Indian shares fell more than 1 percent on Thursday, tracking bearish regional markets after the Bank of Japan unexpectedly chose not to expand its monetary stimulus and as sentiment was subdued ahead of the expiry of April derivative contracts.
Japan's Nikkei fell more than 3 percent after the country's central bank defied market expectations by holding off from expanding its monetary stimulus, even as soft global demand, an unwelcome rise in the yen and weak consumption threatened to derail a fragile economic recovery.
Analysts warned that Indian markets appeared to be cooling down after a rally that has sent the broader NSE index up more than 10 percent since the start of March.
"Expiry and Bank of Japan's move is what led to the downtick today," said Hemen Kapadia, senior vice president at KR Choksey Securities in Mumbai.
"Nifty is stretched and overbought at current levels and I think its going to stagnate here."
The Nifty was down 0.93 percent at 7904.15 as of 0753 GMT while the Sensex was 1 percent lower at 25801.01.
Maruti Suzuki India Ltd's shares dropped more than 1 percent as a rise of 1 percent in the Japanese yen directly affects the margins of India's largest passenger vehicle maker by 15-20 basis points.

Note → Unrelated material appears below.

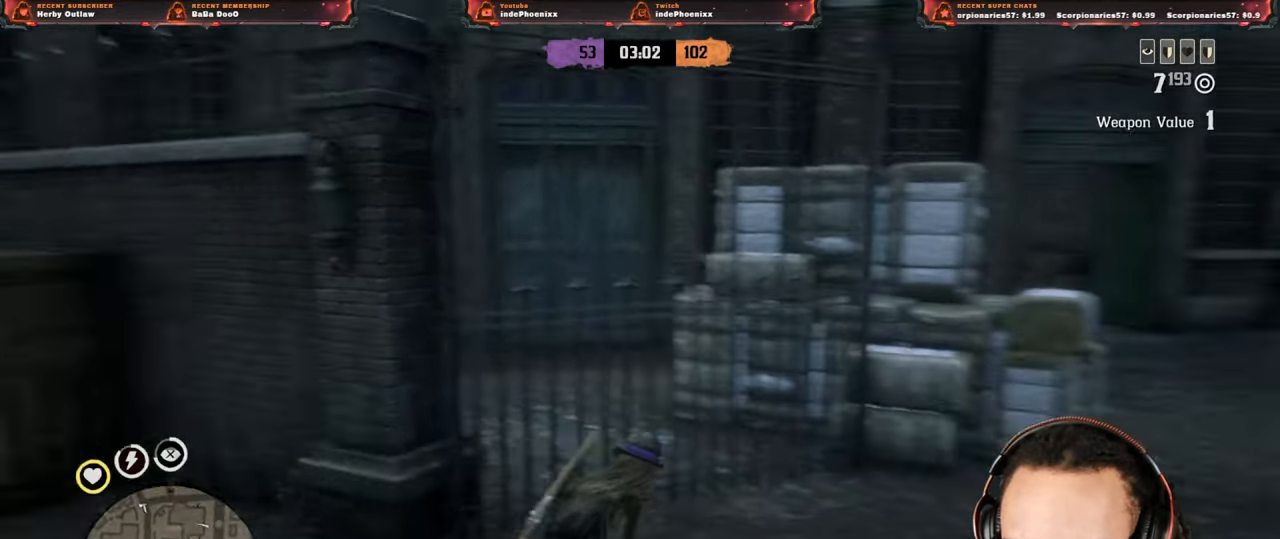
{"buttons": [], "left_stick": "up-right", "right_stick": "center", "events": [[100, "right_stick", "right"], [400, "right_stick", "center"]]}
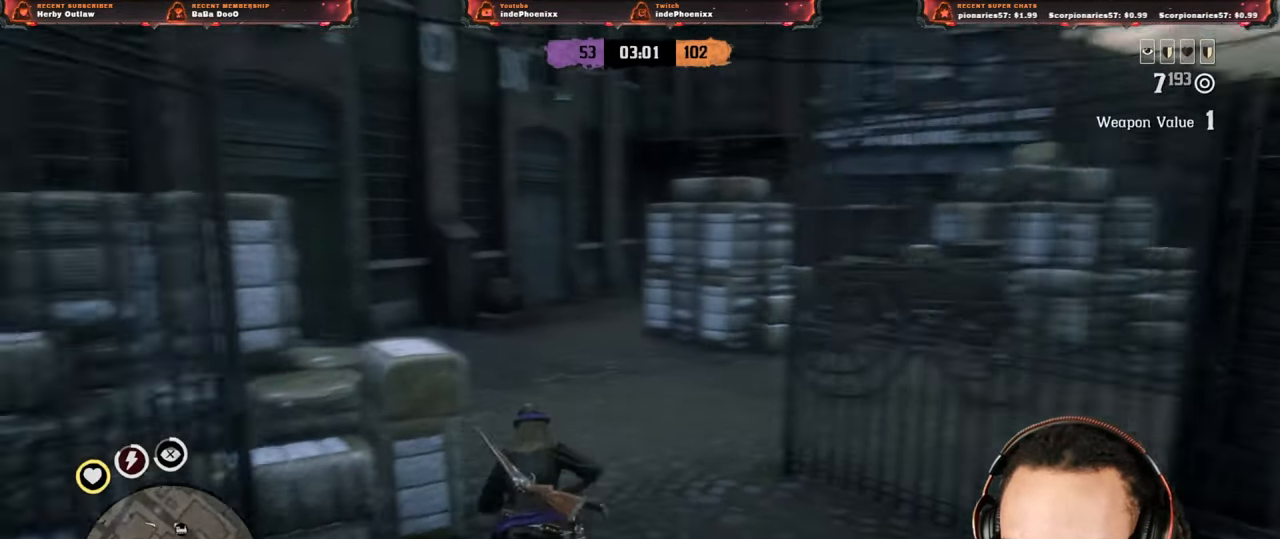
{"buttons": [], "left_stick": "up-right", "right_stick": "center", "events": [[67, "left_stick", "up"], [467, "left_stick", "up-right"]]}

The yen rose nearly 3 percent on Bank of Japan's monetary policy inaction.
Shares of HCL Technologies Ltd lost 3 percent after the company reported March quarter earnings that were below analysts' estimates.
Among the stocks that gained was India's largest telecom operator, Bharti Airtel Ltd , after the company reported better-than-expected quarterly earnings on Wednesday.
Yes Bank Ltd shares rose 3 percent after the company reported better-than-expected March quarter net profit.